TASK ITEM -> All of the entries need to be printed again exactly; pictures are the only thing to omit.

(Collected data)
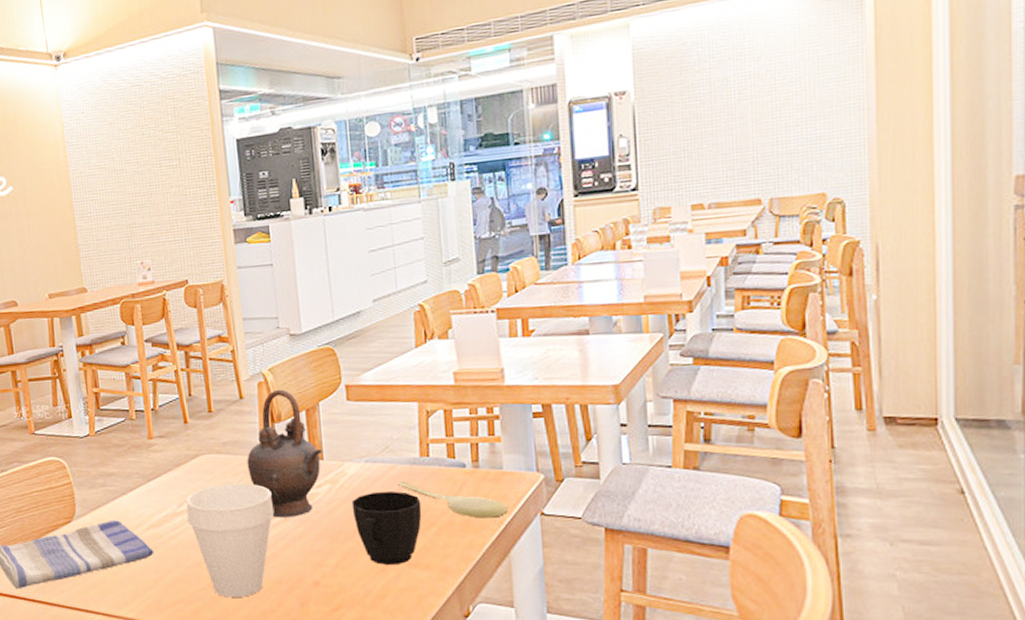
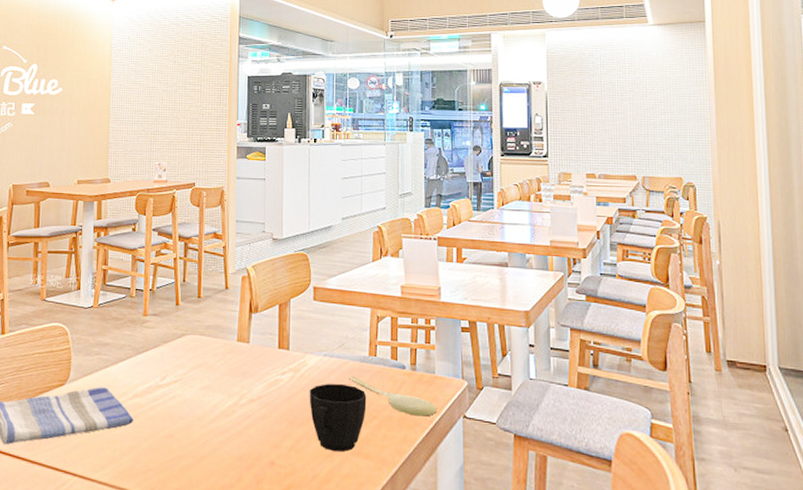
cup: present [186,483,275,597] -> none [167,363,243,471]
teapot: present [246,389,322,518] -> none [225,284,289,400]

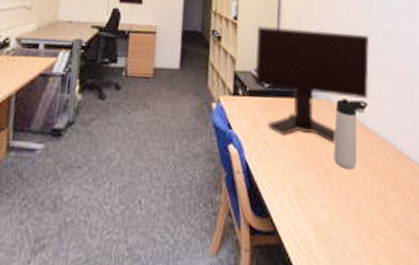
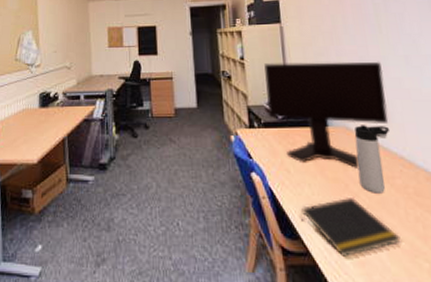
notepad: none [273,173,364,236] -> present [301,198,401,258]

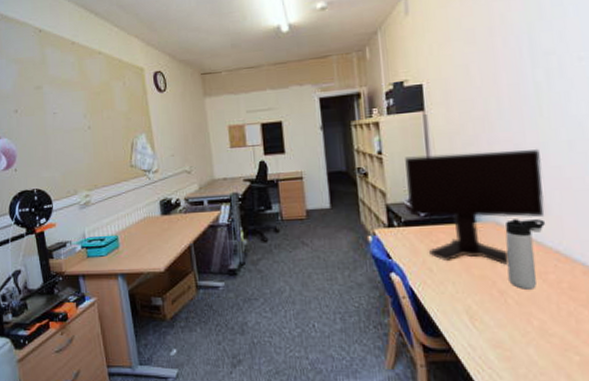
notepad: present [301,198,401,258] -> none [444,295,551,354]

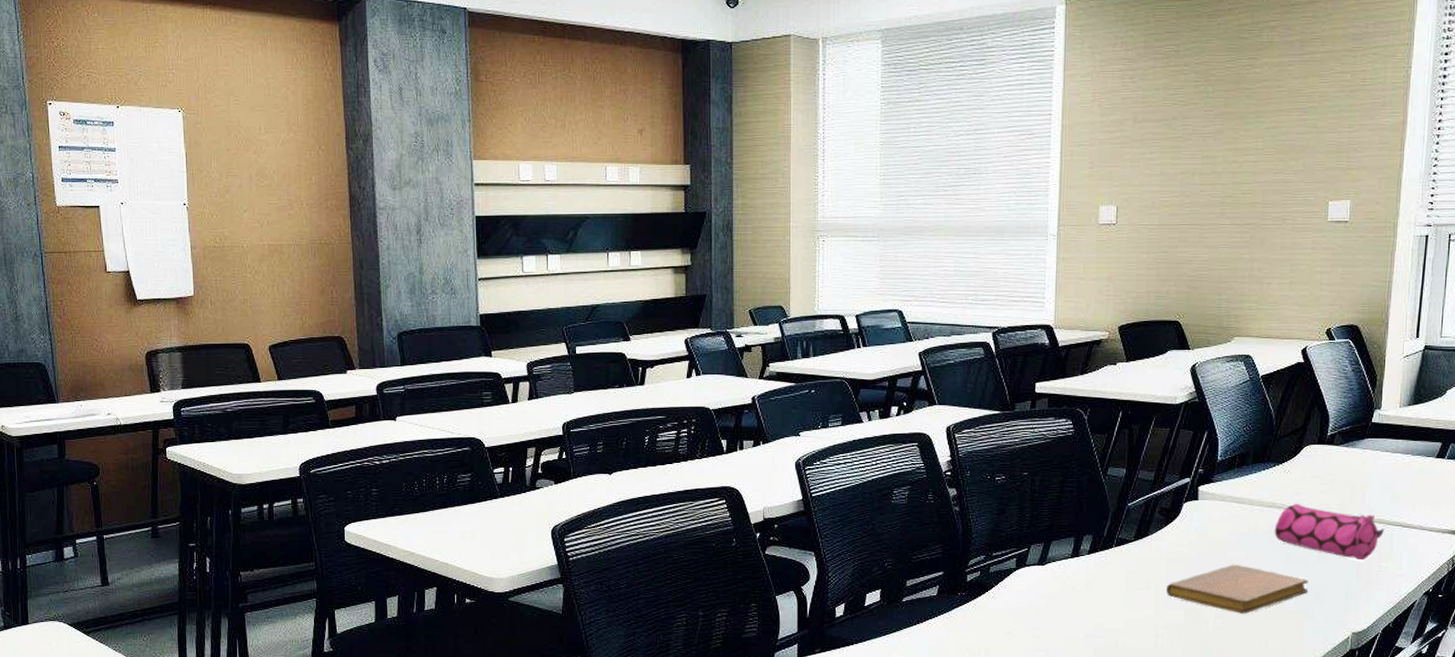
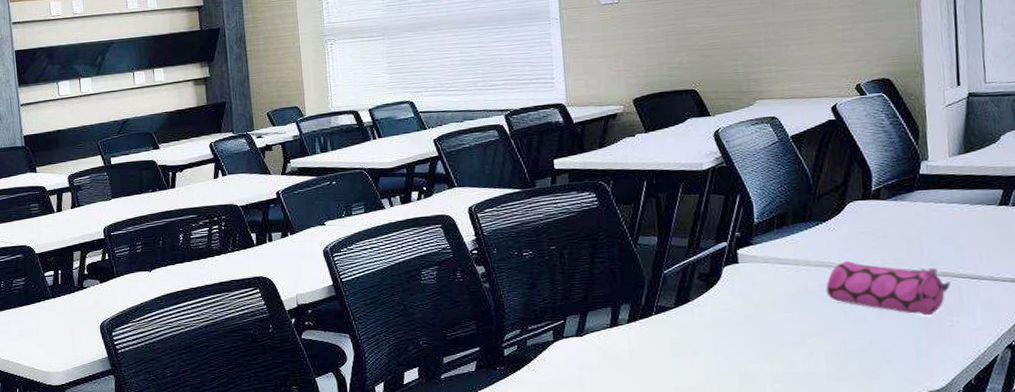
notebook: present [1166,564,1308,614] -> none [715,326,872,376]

ANSWER TO THIS EXERCISE ->
cup: present [186,483,275,597] -> none [167,363,243,471]
teapot: present [246,389,322,518] -> none [225,284,289,400]

notepad: none [273,173,364,236] -> present [301,198,401,258]

notepad: present [301,198,401,258] -> none [444,295,551,354]

notebook: present [1166,564,1308,614] -> none [715,326,872,376]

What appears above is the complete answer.